**DIRECTION**
Count the lines in the listing below that contain the string "cover", with case counting, and give only that number.
#####
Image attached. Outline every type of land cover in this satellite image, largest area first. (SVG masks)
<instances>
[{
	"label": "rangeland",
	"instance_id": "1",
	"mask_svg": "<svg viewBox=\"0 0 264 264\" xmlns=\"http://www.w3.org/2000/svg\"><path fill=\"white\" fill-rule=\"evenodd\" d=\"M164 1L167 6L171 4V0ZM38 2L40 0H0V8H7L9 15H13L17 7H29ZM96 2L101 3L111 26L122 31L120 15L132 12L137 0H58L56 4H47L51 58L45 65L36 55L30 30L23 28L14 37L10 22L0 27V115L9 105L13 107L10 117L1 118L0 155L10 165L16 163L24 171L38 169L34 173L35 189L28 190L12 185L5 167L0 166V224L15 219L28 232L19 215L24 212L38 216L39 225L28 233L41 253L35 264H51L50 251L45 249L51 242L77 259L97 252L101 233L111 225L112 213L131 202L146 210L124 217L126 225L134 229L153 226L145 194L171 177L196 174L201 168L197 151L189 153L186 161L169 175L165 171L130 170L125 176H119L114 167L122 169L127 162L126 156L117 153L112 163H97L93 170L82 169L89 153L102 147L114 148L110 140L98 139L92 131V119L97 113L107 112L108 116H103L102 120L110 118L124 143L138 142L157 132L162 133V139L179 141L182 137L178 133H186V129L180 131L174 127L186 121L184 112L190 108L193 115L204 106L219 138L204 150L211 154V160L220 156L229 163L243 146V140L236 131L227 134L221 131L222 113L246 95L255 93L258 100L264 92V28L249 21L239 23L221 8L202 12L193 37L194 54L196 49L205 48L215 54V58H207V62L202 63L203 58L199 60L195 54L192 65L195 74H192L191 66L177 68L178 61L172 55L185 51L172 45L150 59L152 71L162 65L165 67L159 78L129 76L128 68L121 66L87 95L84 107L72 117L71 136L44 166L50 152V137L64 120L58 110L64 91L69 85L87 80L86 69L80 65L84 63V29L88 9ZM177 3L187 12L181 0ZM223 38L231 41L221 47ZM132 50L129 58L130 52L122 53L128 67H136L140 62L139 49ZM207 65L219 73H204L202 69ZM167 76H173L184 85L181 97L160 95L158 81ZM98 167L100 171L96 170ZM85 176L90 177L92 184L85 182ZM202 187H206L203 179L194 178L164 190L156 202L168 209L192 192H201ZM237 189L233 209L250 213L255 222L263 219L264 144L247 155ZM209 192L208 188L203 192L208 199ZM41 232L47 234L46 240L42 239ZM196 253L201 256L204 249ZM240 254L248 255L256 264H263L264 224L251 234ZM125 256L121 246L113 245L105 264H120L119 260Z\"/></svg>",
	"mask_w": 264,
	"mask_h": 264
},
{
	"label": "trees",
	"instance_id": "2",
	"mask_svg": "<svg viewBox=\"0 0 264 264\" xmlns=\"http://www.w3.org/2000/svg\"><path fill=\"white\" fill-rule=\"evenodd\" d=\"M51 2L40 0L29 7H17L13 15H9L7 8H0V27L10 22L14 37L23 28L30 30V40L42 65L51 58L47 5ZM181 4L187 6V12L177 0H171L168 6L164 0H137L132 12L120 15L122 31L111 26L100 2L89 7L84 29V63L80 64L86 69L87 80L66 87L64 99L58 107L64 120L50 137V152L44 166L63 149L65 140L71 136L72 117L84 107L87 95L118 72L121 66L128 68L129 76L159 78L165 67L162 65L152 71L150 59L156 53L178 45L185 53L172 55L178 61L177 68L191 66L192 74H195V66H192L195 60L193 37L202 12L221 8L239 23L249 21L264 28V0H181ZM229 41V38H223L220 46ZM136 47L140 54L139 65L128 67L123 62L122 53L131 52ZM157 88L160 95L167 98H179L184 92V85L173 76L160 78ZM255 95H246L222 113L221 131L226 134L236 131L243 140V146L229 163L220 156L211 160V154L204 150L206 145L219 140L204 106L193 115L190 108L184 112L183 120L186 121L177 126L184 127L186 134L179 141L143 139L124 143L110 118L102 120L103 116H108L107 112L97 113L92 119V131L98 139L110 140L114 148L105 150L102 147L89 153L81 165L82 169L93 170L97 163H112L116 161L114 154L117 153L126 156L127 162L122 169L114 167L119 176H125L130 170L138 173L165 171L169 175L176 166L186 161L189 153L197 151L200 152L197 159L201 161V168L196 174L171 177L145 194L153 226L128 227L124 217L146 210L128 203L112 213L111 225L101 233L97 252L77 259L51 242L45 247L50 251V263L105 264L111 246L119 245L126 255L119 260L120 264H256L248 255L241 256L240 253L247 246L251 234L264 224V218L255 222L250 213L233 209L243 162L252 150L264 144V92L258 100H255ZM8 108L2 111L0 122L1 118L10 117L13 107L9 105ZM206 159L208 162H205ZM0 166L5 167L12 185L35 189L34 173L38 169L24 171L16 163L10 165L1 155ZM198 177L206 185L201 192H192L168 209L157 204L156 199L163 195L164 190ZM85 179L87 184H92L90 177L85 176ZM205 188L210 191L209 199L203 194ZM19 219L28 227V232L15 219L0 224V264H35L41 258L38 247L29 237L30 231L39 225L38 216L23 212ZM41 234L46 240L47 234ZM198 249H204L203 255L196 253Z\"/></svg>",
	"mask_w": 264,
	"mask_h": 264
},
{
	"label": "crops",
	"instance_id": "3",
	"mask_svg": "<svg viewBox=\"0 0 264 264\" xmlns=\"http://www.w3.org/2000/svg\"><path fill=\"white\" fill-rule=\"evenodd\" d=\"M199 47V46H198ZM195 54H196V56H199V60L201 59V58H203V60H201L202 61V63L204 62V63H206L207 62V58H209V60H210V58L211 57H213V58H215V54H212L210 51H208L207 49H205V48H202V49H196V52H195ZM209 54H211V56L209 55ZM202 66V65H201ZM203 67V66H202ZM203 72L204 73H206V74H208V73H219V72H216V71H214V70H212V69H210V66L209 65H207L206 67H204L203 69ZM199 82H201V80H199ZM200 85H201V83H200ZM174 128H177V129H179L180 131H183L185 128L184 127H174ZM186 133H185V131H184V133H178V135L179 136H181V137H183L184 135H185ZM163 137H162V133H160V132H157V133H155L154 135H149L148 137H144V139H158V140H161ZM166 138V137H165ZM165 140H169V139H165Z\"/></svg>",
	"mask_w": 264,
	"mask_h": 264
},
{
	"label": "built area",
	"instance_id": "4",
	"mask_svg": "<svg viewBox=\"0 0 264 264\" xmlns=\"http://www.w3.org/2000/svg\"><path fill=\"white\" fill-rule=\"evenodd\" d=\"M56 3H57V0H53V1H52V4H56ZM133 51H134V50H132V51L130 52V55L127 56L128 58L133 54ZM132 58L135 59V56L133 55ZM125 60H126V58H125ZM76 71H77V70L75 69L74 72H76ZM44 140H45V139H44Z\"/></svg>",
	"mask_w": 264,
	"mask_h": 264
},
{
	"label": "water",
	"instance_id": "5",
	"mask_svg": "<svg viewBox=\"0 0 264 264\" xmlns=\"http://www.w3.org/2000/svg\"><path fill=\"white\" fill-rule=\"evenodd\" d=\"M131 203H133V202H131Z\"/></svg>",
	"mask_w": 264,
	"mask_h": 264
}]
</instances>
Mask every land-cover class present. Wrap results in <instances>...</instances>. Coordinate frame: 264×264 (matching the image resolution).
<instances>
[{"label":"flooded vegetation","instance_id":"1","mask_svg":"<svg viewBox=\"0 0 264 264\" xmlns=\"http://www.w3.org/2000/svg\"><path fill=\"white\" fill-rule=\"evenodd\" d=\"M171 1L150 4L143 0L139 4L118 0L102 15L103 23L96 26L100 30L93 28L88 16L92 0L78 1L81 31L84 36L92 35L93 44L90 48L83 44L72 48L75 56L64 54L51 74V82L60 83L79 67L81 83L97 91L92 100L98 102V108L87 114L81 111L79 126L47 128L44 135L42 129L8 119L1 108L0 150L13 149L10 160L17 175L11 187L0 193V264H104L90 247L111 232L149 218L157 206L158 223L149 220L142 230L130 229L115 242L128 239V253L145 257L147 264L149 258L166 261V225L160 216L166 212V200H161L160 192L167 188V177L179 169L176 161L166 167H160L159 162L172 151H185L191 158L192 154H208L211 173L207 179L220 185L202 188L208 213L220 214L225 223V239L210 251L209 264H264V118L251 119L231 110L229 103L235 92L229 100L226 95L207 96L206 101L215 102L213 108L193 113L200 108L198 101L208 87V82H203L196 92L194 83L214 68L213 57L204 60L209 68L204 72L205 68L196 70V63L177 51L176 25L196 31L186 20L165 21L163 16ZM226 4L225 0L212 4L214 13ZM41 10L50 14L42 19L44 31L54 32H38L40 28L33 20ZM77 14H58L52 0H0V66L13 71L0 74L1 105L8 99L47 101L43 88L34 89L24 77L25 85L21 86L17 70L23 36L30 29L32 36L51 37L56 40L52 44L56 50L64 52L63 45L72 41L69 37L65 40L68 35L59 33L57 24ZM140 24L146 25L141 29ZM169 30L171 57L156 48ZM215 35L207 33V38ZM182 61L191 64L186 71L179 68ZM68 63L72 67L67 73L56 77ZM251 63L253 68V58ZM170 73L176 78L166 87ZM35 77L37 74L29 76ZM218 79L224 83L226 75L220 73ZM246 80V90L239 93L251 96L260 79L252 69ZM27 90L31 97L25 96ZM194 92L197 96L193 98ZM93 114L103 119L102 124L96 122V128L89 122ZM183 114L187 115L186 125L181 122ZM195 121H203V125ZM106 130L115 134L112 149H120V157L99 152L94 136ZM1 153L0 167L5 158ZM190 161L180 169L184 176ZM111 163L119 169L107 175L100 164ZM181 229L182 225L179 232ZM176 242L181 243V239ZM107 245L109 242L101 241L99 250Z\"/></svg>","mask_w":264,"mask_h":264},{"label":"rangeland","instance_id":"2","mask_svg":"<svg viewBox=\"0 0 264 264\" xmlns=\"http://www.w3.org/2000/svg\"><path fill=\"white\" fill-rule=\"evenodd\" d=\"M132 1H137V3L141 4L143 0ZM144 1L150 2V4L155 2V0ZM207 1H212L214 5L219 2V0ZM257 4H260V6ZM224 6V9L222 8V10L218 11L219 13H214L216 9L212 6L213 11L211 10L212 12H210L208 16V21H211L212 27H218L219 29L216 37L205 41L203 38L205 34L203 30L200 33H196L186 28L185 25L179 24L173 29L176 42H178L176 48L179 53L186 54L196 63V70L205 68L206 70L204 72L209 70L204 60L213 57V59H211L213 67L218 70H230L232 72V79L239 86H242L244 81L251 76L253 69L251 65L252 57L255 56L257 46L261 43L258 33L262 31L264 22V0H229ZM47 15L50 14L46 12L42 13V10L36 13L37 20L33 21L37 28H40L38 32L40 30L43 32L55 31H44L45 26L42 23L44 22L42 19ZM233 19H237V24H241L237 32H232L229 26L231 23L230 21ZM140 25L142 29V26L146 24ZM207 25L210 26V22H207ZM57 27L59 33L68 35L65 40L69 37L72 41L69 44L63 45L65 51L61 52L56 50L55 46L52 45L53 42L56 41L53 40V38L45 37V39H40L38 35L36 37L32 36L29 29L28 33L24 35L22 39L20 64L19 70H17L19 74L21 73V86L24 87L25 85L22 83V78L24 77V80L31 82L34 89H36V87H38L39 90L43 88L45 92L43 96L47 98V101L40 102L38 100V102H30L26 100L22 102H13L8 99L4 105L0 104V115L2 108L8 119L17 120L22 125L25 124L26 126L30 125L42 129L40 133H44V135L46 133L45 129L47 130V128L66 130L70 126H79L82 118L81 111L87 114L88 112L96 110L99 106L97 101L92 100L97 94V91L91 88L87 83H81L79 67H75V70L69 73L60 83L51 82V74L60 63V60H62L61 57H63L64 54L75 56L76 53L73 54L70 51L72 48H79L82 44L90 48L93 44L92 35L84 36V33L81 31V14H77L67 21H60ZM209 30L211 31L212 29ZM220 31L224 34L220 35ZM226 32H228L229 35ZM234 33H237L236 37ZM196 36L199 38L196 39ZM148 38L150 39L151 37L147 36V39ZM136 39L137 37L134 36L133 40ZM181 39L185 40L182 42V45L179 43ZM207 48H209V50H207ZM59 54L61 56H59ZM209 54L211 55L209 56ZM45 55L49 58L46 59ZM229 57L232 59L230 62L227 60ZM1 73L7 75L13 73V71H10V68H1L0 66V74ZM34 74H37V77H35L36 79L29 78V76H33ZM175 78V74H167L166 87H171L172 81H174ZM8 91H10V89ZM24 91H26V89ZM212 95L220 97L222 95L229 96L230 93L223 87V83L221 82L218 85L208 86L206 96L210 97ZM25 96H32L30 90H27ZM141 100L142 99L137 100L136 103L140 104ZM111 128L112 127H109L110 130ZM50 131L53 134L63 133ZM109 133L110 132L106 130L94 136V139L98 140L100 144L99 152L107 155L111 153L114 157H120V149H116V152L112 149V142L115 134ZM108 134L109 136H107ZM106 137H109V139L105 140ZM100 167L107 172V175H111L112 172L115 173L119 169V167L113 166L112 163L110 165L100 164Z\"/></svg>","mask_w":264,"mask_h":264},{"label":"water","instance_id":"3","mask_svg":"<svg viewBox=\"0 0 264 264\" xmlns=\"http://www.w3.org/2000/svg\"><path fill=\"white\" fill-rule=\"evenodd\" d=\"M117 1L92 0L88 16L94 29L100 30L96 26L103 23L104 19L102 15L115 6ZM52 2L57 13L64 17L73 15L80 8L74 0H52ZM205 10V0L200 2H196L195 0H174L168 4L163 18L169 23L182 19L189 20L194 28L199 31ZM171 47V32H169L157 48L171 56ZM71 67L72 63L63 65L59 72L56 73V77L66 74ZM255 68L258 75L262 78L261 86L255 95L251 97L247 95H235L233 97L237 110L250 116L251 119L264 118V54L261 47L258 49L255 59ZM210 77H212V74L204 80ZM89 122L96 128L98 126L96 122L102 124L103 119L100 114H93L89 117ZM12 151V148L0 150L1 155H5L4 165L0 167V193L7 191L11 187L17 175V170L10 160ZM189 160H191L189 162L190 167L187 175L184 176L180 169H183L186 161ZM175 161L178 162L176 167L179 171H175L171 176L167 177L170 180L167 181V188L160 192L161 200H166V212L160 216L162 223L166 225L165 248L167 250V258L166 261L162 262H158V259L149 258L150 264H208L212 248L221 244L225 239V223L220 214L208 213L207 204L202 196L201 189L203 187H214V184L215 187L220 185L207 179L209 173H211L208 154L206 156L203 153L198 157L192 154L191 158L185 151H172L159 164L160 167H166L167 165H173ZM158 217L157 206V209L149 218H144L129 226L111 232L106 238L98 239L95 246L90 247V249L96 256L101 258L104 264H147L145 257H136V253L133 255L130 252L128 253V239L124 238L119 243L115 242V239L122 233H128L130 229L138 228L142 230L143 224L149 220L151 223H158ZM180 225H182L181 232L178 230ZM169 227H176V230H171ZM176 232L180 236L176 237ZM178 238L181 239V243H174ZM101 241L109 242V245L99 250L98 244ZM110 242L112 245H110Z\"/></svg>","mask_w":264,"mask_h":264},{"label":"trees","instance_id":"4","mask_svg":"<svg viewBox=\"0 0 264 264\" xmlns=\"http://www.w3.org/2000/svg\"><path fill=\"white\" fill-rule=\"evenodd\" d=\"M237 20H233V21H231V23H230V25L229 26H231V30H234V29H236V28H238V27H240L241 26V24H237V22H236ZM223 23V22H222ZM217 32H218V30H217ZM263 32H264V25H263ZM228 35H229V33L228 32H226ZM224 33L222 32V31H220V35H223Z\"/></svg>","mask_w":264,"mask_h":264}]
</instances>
#####
**SOLUTION**
2